Turkish President Recep Tayyip Erdogan on Friday canceled a decision to impose a new, two-day weekend curfew in 15 of the country’s provinces that took many by surprise.

Erdogan said on Twitter that he was reversing the decision on grounds that it "would have diverse social and economic consequences.”

He did not elaborate but the surprise decision to renew a weekend stay-at-home order, announced earlier on Friday, had caused confusion, with many people scrambling to cancel train or air tickets or other weekend travel plans.

Erdogan said: “I did not find it in my heart to allow our citizens who started to re-organize their daily lives after a 2.5-month break, to suffer.”
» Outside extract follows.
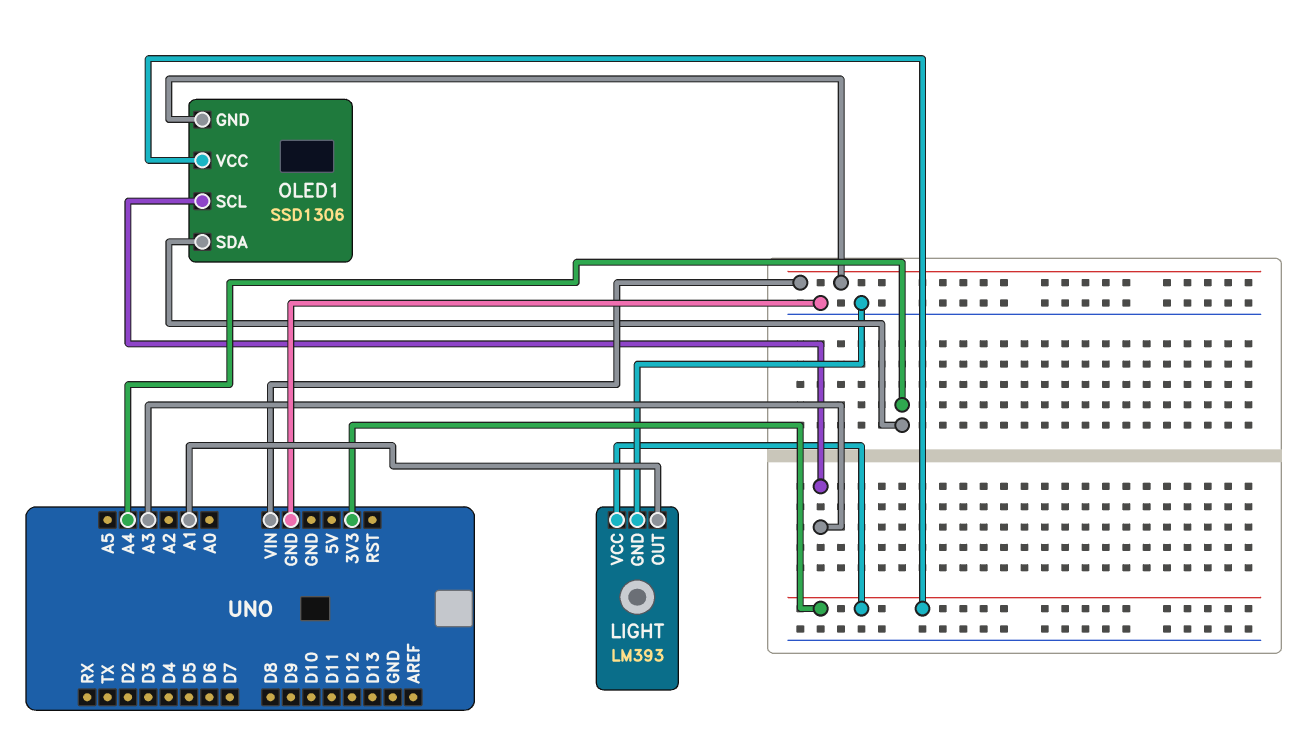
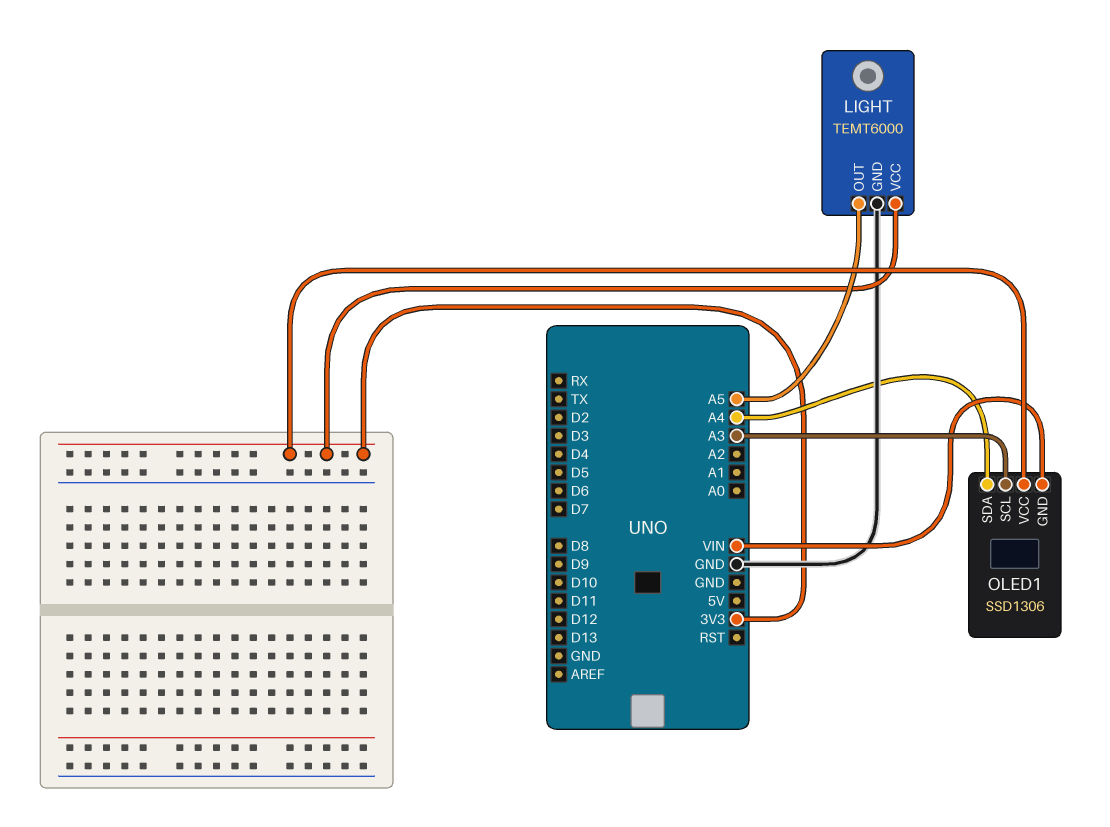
LIGHT: LM393 -> TEMT6000
LIGHT pin OUT: A1 -> A5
He did, however, urge people to wear masks, abide by social distancing practices and maintain high levels of hygiene.

The Interior Ministry had announced the stay-at-home order in 15 provinces including Istanbul and Ankara even as the country lifted a raft of restrictions earlier in the week.



Domestic air travel resumed, restaurants began welcoming sit-in customers and beaches, swimming pools, parks, gyms and museums reopened amid a slowdown in the virus’ spread.

Alpay Azap, a member of Turkey's scientific advisory body, said the new weekend curfew was announced because of an uptick in coronavirus cases in the southeastern cities of Gaziantep and Diyarbakir as well as some places on the Black Sea coast.

He also said that the caseload in Ankara has not decreased.

Fearing possible negative effects on the already troubled economy, the country has been imposing short weekend and holiday curfews, instead of total lockdowns.

It has also banned people above the age of 65 and minors from leaving home apart from certain days of the week. Those restrictions remain in place.

Turkey plans to resume international flights with 40 countries in June, starting on June 10 with flights to and from Bahrain, Bulgaria, Qatar, Greece and the self-declared state in the north of Cyprus that is only recognized by Turkey.

The country has reported more than 167,000 confirmed coronavirus cases and 4,630 deaths.